Masih melekat dalam ingatan saya, ketika Brian (anak laki-laki kami yang
pertama) lahir pada tanggal 14 Mei 1992 (dengan berat 3,7 kg dan panjang 51 cm),
dan ketika Justin (anak laki-laki kami yang kedua) lahir pada tanggal 3 Januari
1997 (berat 3,85 kg dan panjang 51 cm). Kehadiran Brian dan Justin tentu saja menambah
keceriaan di dalam keluarga kami. Namun tugas dan tanggung jawab untuk mendidik
dan membesarkan dua anak laki-laki, bukanlah suatu hal yang mudah untuk
dilakukan. Kami (sebagai ayah dan ibu) memiliki waktu yang terbatas (karena
sama-sama bekerja dan aktif dalam pelayanan). Namun kami terus belajar dan
berupaya untuk memenuhi semua kebutuhan mereka, baik emosional, intelektual mau
pun spiritual.
Selama
lebih dari delapan tahun, kami di rumah tidak memiliki pembantu, atas
permintaan Brian dan Justin.
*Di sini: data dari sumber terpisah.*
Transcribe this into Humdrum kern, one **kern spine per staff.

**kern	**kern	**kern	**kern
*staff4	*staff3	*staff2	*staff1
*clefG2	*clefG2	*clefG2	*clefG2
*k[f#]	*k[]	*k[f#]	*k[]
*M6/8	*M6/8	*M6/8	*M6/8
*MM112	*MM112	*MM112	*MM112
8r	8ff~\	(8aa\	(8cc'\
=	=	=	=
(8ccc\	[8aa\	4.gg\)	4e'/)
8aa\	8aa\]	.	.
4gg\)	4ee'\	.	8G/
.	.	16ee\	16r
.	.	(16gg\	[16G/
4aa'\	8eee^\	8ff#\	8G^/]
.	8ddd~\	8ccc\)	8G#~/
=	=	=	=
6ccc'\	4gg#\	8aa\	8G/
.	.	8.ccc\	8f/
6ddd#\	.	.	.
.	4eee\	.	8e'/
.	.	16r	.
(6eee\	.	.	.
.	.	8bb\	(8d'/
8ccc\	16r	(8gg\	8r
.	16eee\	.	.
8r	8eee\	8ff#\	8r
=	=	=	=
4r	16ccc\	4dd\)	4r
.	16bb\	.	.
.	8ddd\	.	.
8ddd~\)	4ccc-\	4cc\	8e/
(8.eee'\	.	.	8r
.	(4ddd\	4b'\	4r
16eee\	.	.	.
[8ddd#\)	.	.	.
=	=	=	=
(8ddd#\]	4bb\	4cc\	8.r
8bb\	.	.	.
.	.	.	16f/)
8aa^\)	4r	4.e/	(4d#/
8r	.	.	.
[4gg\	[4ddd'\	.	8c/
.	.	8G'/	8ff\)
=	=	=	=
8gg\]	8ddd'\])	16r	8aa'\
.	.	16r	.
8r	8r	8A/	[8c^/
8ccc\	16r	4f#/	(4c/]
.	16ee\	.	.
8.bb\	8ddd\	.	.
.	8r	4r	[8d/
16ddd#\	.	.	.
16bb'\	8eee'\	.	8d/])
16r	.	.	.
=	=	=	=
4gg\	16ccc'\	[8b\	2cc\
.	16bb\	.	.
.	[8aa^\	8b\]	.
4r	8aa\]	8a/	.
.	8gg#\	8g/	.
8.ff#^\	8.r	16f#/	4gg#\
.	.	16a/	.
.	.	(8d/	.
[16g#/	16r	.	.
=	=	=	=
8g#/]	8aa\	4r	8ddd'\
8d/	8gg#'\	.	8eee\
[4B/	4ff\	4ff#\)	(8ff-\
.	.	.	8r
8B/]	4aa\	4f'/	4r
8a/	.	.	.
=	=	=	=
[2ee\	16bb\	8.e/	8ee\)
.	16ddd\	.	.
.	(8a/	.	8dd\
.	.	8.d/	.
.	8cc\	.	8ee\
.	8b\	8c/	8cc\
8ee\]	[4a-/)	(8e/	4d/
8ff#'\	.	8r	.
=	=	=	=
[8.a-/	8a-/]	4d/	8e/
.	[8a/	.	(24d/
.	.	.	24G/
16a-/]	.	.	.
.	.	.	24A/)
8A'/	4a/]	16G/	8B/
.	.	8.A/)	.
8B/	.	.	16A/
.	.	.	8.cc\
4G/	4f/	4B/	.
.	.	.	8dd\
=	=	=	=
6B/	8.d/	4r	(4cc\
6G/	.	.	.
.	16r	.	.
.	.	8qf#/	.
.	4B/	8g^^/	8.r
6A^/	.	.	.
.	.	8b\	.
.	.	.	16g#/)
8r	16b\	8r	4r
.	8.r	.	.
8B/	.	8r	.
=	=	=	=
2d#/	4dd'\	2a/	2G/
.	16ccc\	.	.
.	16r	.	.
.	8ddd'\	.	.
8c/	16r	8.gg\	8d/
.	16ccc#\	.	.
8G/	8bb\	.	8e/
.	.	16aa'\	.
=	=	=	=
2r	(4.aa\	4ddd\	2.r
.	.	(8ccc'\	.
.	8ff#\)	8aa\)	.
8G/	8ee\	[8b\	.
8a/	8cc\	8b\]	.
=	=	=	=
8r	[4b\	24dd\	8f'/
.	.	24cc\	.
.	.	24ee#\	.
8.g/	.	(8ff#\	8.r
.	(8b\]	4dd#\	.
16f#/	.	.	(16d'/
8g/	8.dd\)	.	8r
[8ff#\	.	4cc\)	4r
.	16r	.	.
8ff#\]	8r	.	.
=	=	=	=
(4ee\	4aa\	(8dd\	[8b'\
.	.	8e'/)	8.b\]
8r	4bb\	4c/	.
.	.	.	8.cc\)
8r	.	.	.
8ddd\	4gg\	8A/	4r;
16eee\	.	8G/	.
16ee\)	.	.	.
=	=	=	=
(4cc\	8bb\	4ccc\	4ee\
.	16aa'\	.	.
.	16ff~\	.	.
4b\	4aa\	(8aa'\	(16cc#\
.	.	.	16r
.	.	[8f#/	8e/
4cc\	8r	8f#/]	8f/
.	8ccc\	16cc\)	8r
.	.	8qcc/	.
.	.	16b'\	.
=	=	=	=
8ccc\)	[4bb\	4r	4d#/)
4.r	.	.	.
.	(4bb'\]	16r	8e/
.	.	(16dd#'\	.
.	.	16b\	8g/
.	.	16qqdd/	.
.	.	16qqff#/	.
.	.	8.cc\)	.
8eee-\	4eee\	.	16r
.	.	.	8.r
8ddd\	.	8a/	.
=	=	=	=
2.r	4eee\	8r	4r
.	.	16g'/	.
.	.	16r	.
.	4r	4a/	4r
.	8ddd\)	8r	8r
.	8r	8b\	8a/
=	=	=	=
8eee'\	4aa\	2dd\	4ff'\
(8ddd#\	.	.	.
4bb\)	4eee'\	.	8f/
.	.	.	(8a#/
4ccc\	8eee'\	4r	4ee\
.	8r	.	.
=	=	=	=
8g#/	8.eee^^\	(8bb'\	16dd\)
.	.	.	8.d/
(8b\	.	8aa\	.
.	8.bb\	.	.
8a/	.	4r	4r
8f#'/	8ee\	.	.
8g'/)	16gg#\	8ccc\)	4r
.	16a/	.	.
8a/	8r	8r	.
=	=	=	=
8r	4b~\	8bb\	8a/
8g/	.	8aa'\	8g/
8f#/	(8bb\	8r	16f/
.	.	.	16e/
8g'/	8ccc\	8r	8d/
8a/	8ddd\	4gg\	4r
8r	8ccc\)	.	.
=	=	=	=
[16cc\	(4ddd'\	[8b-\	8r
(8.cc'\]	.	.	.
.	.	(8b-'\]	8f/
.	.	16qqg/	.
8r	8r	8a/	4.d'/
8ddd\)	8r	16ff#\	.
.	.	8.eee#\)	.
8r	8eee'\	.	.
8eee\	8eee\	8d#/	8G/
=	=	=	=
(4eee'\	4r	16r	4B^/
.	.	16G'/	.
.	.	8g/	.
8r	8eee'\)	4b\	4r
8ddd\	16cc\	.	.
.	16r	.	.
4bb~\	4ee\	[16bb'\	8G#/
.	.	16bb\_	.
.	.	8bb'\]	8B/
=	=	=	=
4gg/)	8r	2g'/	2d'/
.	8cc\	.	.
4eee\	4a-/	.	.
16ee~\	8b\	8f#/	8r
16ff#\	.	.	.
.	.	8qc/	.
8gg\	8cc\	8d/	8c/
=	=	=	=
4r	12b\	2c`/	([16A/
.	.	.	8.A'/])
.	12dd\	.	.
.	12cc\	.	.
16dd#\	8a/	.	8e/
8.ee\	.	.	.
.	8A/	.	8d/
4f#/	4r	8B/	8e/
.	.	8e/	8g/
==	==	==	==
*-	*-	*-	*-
Semua pekerjaan di rumah, menjadi “pe-er” kami
bersama. Tidak ada jenis pekerjaan laki-laki atau pun perempuan, karena semua
pekerjaan di rumah adalah tanggung jawab kami bersama dan kami harus
gotong-royong. Begitu pula, permasalahan yang terjadi di rumah atau pun di
sekolah dan gereja, menjadi topik diskusi bahkan perdebatan kami yang hangat.
Dalam usia 21 tahun, Brian sudah bekerja dan tidak lama lagi akan melanjutkan
kuliah. Sedangkan Justin, dalam usia 16 tahun, masih berada di bangku Sekolah
Menengah Atas. Kedua-duanya, sejak awal bulan Mei ini – terpaksa tinggal di
kost, karena sewa rumah kontrak kami berakhir pada tanggal 9 Mei 2013, dan kami
pindah ke Tangerang, yang jauh dari sekolah dan tempat mereka beraktivitas.
Memasuki babak kehidupan yang
baru, karena terpisah oleh jarak dan waktu, kami belajar untuk memberi
kepercayaan kepada Brian dan Justin untuk lebih mensyukuri “kehidupan bersama
keluarga” (menurut istilah mereka), serta memberi ruang dan waktu bagi mereka
untuk belajar mandiri, lebih matang dan dewasa karena harus belajar berhemat
serta mencukupi kebutuhan sehari-hari di sekolah dan di tempat kost dengan
cerdik.
Sebagai ibunya, saya belajar
untuk memberi kepercayaan dan tanggung jawab bagi Brian dan Justin untuk
bersikap matang dan dewasa. Dari seorang Ibu yang setiap hari bangun pagi-pagi,
menyediakan makanan dan memasok kebutuhan mereka (sampai bekal di sekolah dan
di kantor setiap hari), menjadi seorang Ibu yang hanya menyediakan makanan dan
memasok kebutuhan mereka dua minggu atau sebulan sekali. Satu minggu pertama,
ada perasaan “kosong” dan “hampa” ketika kembali ke rumah, setiap sore.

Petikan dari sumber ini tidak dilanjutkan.